MADRID, 17 Nov. (EUROPA PRESS) –
The Economic Affairs Commission of Congress has approved two transactional amendments of the PNV and PDeCAT so that, within the framework of the energy tax, the corresponding to regulated activities is excluded from the net amount of the turnover and that the tax is applied only to the activity that companies develop in Spain.
Although the commission has approved all the compromise amendments presented to the bill, those referred to by PNV and PDeCAT have gone ahead without any vote against.
Thus, with the agreement reached between the groups and the partners of the coalition government, the tax will not affect companies in which the supply is at a regulated price (PVPC for electricity, TUR for gas, bottled LPG and piped LPG).

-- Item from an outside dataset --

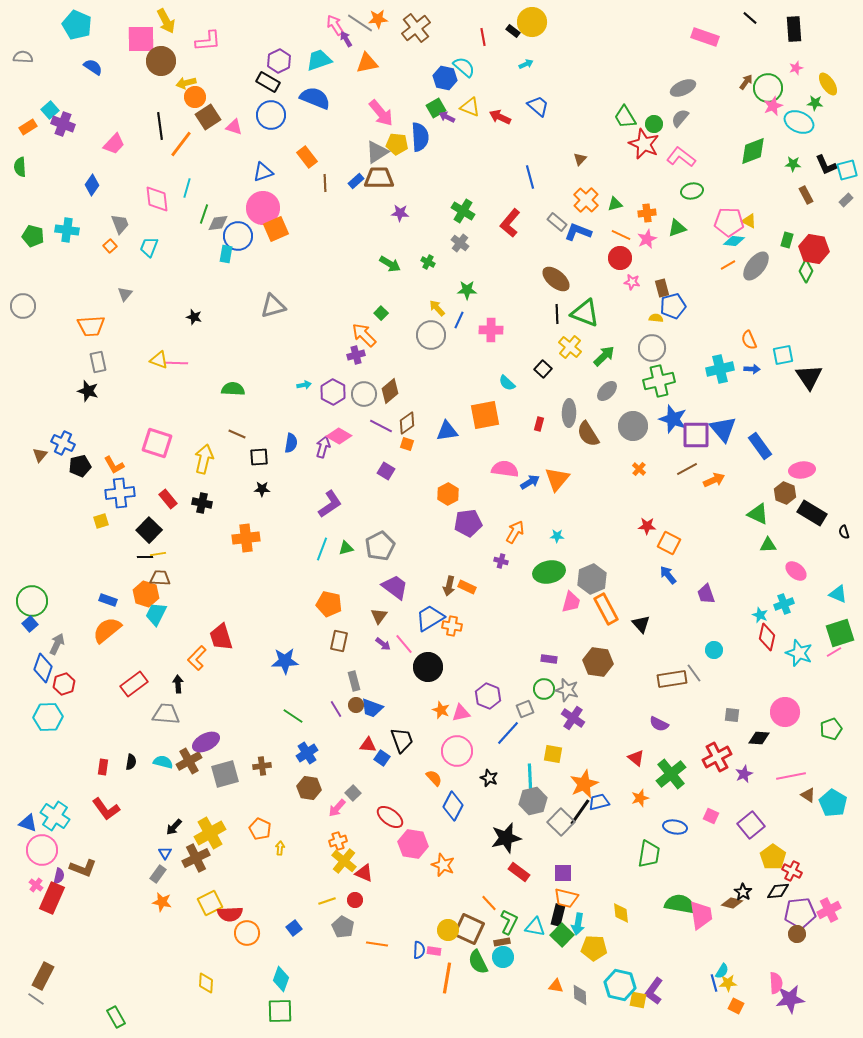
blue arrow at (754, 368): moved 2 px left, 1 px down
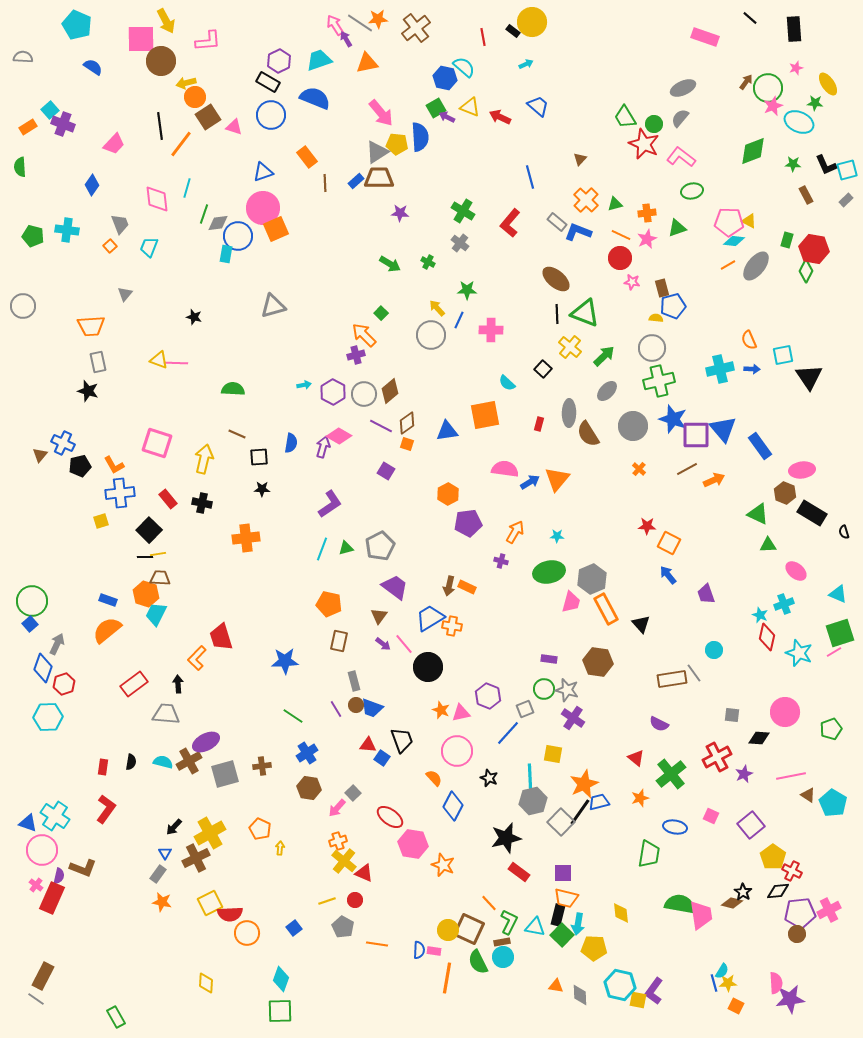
red L-shape at (106, 809): rotated 108 degrees counterclockwise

Also included in the exemption are regulated income from the electricity and natural gas transmission and distribution networks and, in the case of generation with regulated remuneration and additional remuneration in non-peninsular territories, all income from facilities, including those received from the market and economic dispatch, respectively.
These agreements within the framework of the new taxes are added to those reached with Bildu, with whom the Government has reached an agreement so that by the end of 2024, when the new banking and energy taxes will expire, an evaluation of the their application and study the possibility of making them permanent, as well as for the Basque and Navarrese foral estates to manage these new taxes.